ABOUT THIS TASK: Lines containing the word "source" in the data below: say how many, with no other text.

PROVIDED RECORDS section start

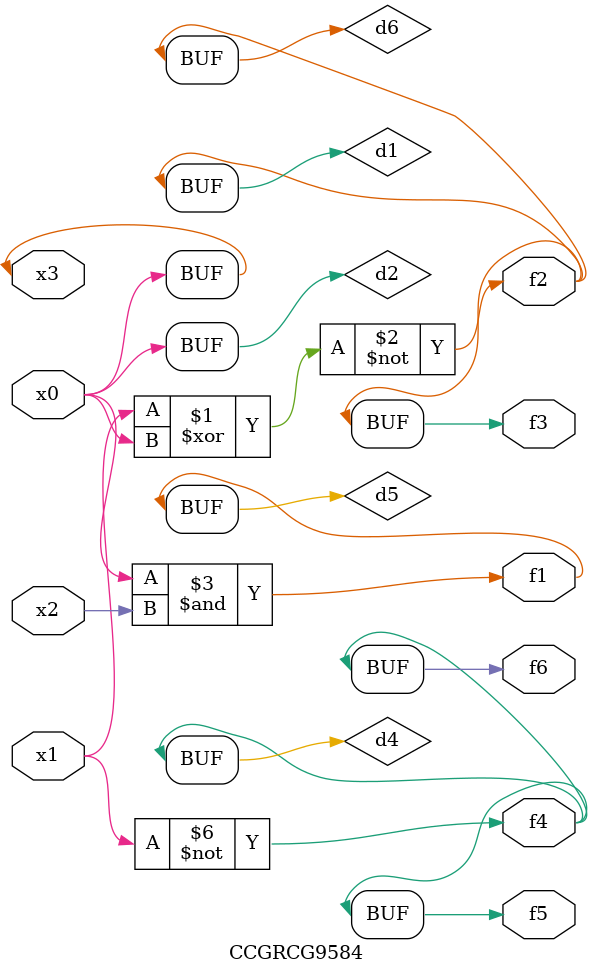
<source format=v>
module CCGRCG9584(
	input x0, x1, x2, x3,
	output f1, f2, f3, f4, f5, f6
);

	wire d1, d2, d3, d4, d5, d6;

	xnor (d1, x1, x3);
	buf (d2, x0, x3);
	nand (d3, x0, x2);
	not (d4, x1);
	nand (d5, d3);
	or (d6, d1);
	assign f1 = d5;
	assign f2 = d6;
	assign f3 = d6;
	assign f4 = d4;
	assign f5 = d4;
	assign f6 = d4;
endmodule

</source>
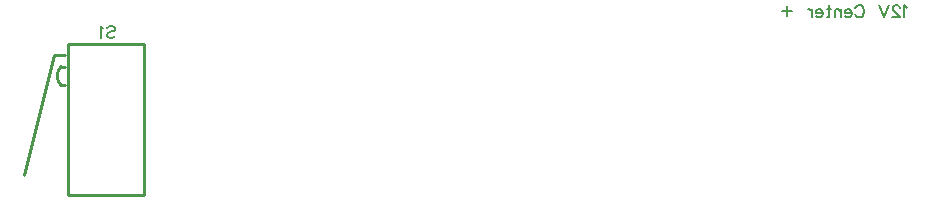
<source format=gbr>
G04 DipTrace 3.3.0.0*
G04 BottomSilk.gbr*
%MOIN*%
G04 #@! TF.FileFunction,Legend,Bot*
G04 #@! TF.Part,Single*
%ADD10C,0.009843*%
%ADD96C,0.006176*%
%FSLAX26Y26*%
G04*
G70*
G90*
G75*
G01*
G04 BotSilk*
%LPD*%
X1060083Y2846772D2*
D10*
X1315942D1*
Y2342835D1*
X1060083D1*
Y2846772D1*
X1051208Y2807313D2*
X1013685D1*
X913701Y2407288D1*
X1038682Y2769820D2*
G03X1038682Y2707282I31392J-31269D01*
G01*
Y2769820D2*
X1051208D1*
X1038682Y2707282D2*
X1051208D1*
X1192132Y2899602D2*
D96*
X1195935Y2903449D1*
X1201683Y2905350D1*
X1209332D1*
X1215080Y2903449D1*
X1218927Y2899602D1*
Y2895800D1*
X1216981Y2891953D1*
X1215080Y2890052D1*
X1211278Y2888150D1*
X1199781Y2884303D1*
X1195935Y2882402D1*
X1194033Y2880457D1*
X1192132Y2876654D1*
Y2870906D1*
X1195935Y2867104D1*
X1201683Y2865158D1*
X1209332D1*
X1215080Y2867104D1*
X1218927Y2870906D1*
X1179781Y2897657D2*
X1175934Y2899602D1*
X1170186Y2905306D1*
Y2865158D1*
X3857969Y2966606D2*
X3854122Y2968551D1*
X3848374Y2974255D1*
Y2934107D1*
X3834077Y2964704D2*
Y2966606D1*
X3832176Y2970452D1*
X3830275Y2972354D1*
X3826428Y2974255D1*
X3818779D1*
X3814976Y2972354D1*
X3813075Y2970452D1*
X3811130Y2966606D1*
Y2962803D1*
X3813075Y2958956D1*
X3816878Y2953253D1*
X3836023Y2934107D1*
X3809228D1*
X3796877Y2974299D2*
X3781578Y2934107D1*
X3766280Y2974299D1*
X3686352Y2964749D2*
X3688253Y2968551D1*
X3692100Y2972398D1*
X3695902Y2974299D1*
X3703551D1*
X3707398Y2972398D1*
X3711201Y2968551D1*
X3713146Y2964749D1*
X3715048Y2959001D1*
Y2949406D1*
X3713146Y2943702D1*
X3711201Y2939855D1*
X3707398Y2936053D1*
X3703551Y2934107D1*
X3695902D1*
X3692100Y2936053D1*
X3688253Y2939855D1*
X3686352Y2943702D1*
X3674000Y2949406D2*
X3651052D1*
Y2953253D1*
X3652954Y2957099D1*
X3654855Y2959001D1*
X3658702Y2960902D1*
X3664450D1*
X3668252Y2959001D1*
X3672099Y2955154D1*
X3674000Y2949406D1*
Y2945603D1*
X3672099Y2939855D1*
X3668252Y2936053D1*
X3664450Y2934107D1*
X3658702D1*
X3654855Y2936053D1*
X3651052Y2939855D1*
X3638701Y2960902D2*
Y2934107D1*
Y2953253D2*
X3632953Y2959001D1*
X3629106Y2960902D1*
X3623402D1*
X3619556Y2959001D1*
X3617654Y2953253D1*
Y2934107D1*
X3599555Y2974299D2*
Y2941756D1*
X3597654Y2936053D1*
X3593807Y2934107D1*
X3590004D1*
X3605303Y2960902D2*
X3591906D1*
X3577653Y2949406D2*
X3554705D1*
Y2953253D1*
X3556606Y2957099D1*
X3558507Y2959001D1*
X3562354Y2960902D1*
X3568102D1*
X3571905Y2959001D1*
X3575752Y2955154D1*
X3577653Y2949406D1*
Y2945603D1*
X3575752Y2939855D1*
X3571905Y2936053D1*
X3568102Y2934107D1*
X3562354D1*
X3558507Y2936053D1*
X3554705Y2939855D1*
X3542354Y2960902D2*
Y2934107D1*
Y2949406D2*
X3540408Y2955154D1*
X3536606Y2959001D1*
X3532759Y2960902D1*
X3527011D1*
X3458579Y2971403D2*
Y2936959D1*
X3475779Y2954159D2*
X3441335D1*
M02*

</source>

PROVIDED RECORDS section end

EXERCISE RESULT: 4